BEGIN Excerpted records

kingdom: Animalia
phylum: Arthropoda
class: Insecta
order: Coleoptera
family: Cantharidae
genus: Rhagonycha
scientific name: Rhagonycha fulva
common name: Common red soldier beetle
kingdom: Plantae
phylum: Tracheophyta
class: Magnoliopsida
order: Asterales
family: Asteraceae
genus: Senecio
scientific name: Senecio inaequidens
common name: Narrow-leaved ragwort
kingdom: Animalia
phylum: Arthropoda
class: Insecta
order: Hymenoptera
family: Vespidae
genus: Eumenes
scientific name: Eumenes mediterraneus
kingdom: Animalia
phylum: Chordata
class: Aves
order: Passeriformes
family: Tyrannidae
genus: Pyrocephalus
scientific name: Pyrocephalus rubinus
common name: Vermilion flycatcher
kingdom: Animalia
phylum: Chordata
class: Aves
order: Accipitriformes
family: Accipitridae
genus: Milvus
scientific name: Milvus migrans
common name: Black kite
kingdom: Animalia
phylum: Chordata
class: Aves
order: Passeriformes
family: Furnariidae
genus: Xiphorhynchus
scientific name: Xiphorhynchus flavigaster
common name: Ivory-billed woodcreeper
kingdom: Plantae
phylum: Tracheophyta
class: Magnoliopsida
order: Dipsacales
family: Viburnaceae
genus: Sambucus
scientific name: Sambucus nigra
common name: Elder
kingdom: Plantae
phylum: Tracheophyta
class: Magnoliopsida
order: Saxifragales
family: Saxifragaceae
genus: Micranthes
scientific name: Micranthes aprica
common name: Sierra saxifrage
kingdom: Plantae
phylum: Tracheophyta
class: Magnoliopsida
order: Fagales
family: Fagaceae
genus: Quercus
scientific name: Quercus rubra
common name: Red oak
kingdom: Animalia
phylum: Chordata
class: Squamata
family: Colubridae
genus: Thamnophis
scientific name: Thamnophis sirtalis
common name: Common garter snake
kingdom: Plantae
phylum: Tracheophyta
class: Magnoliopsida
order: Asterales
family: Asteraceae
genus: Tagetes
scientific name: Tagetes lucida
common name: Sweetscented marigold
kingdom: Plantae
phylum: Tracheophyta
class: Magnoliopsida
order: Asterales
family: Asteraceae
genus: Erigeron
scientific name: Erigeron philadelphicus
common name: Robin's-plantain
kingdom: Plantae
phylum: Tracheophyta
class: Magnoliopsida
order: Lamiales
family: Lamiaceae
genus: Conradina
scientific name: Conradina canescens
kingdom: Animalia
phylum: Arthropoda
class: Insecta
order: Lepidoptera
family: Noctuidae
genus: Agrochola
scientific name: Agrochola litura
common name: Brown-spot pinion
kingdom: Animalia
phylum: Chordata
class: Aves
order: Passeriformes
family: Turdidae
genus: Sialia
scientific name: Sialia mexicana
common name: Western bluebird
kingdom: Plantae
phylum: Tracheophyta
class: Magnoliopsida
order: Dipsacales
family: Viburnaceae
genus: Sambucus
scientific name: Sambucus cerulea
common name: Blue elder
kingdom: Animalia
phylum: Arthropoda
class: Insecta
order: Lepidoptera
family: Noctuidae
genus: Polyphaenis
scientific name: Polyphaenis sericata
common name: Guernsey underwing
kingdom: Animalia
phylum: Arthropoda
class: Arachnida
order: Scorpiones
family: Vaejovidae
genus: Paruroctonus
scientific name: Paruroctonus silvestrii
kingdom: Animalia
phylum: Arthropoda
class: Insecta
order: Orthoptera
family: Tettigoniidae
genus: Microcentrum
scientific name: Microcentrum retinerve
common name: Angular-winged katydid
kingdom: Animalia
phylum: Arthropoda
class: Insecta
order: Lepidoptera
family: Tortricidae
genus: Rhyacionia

END Excerpted records

» Problem requirements
Can you write out all of the lines above once more, word for word and in the same order?

» In response
kingdom: Animalia
phylum: Arthropoda
class: Insecta
order: Coleoptera
family: Cantharidae
genus: Rhagonycha
scientific name: Rhagonycha fulva
common name: Common red soldier beetle
kingdom: Plantae
phylum: Tracheophyta
class: Magnoliopsida
order: Asterales
family: Asteraceae
genus: Senecio
scientific name: Senecio inaequidens
common name: Narrow-leaved ragwort
kingdom: Animalia
phylum: Arthropoda
class: Insecta
order: Hymenoptera
family: Vespidae
genus: Eumenes
scientific name: Eumenes mediterraneus
kingdom: Animalia
phylum: Chordata
class: Aves
order: Passeriformes
family: Tyrannidae
genus: Pyrocephalus
scientific name: Pyrocephalus rubinus
common name: Vermilion flycatcher
kingdom: Animalia
phylum: Chordata
class: Aves
order: Accipitriformes
family: Accipitridae
genus: Milvus
scientific name: Milvus migrans
common name: Black kite
kingdom: Animalia
phylum: Chordata
class: Aves
order: Passeriformes
family: Furnariidae
genus: Xiphorhynchus
scientific name: Xiphorhynchus flavigaster
common name: Ivory-billed woodcreeper
kingdom: Plantae
phylum: Tracheophyta
class: Magnoliopsida
order: Dipsacales
family: Viburnaceae
genus: Sambucus
scientific name: Sambucus nigra
common name: Elder
kingdom: Plantae
phylum: Tracheophyta
class: Magnoliopsida
order: Saxifragales
family: Saxifragaceae
genus: Micranthes
scientific name: Micranthes aprica
common name: Sierra saxifrage
kingdom: Plantae
phylum: Tracheophyta
class: Magnoliopsida
order: Fagales
family: Fagaceae
genus: Quercus
scientific name: Quercus rubra
common name: Red oak
kingdom: Animalia
phylum: Chordata
class: Squamata
family: Colubridae
genus: Thamnophis
scientific name: Thamnophis sirtalis
common name: Common garter snake
kingdom: Plantae
phylum: Tracheophyta
class: Magnoliopsida
order: Asterales
family: Asteraceae
genus: Tagetes
scientific name: Tagetes lucida
common name: Sweetscented marigold
kingdom: Plantae
phylum: Tracheophyta
class: Magnoliopsida
order: Asterales
family: Asteraceae
genus: Erigeron
scientific name: Erigeron philadelphicus
common name: Robin's-plantain
kingdom: Plantae
phylum: Tracheophyta
class: Magnoliopsida
order: Lamiales
family: Lamiaceae
genus: Conradina
scientific name: Conradina canescens
kingdom: Animalia
phylum: Arthropoda
class: Insecta
order: Lepidoptera
family: Noctuidae
genus: Agrochola
scientific name: Agrochola litura
common name: Brown-spot pinion
kingdom: Animalia
phylum: Chordata
class: Aves
order: Passeriformes
family: Turdidae
genus: Sialia
scientific name: Sialia mexicana
common name: Western bluebird
kingdom: Plantae
phylum: Tracheophyta
class: Magnoliopsida
order: Dipsacales
family: Viburnaceae
genus: Sambucus
scientific name: Sambucus cerulea
common name: Blue elder
kingdom: Animalia
phylum: Arthropoda
class: Insecta
order: Lepidoptera
family: Noctuidae
genus: Polyphaenis
scientific name: Polyphaenis sericata
common name: Guernsey underwing
kingdom: Animalia
phylum: Arthropoda
class: Arachnida
order: Scorpiones
family: Vaejovidae
genus: Paruroctonus
scientific name: Paruroctonus silvestrii
kingdom: Animalia
phylum: Arthropoda
class: Insecta
order: Orthoptera
family: Tettigoniidae
genus: Microcentrum
scientific name: Microcentrum retinerve
common name: Angular-winged katydid
kingdom: Animalia
phylum: Arthropoda
class: Insecta
order: Lepidoptera
family: Tortricidae
genus: Rhyacionia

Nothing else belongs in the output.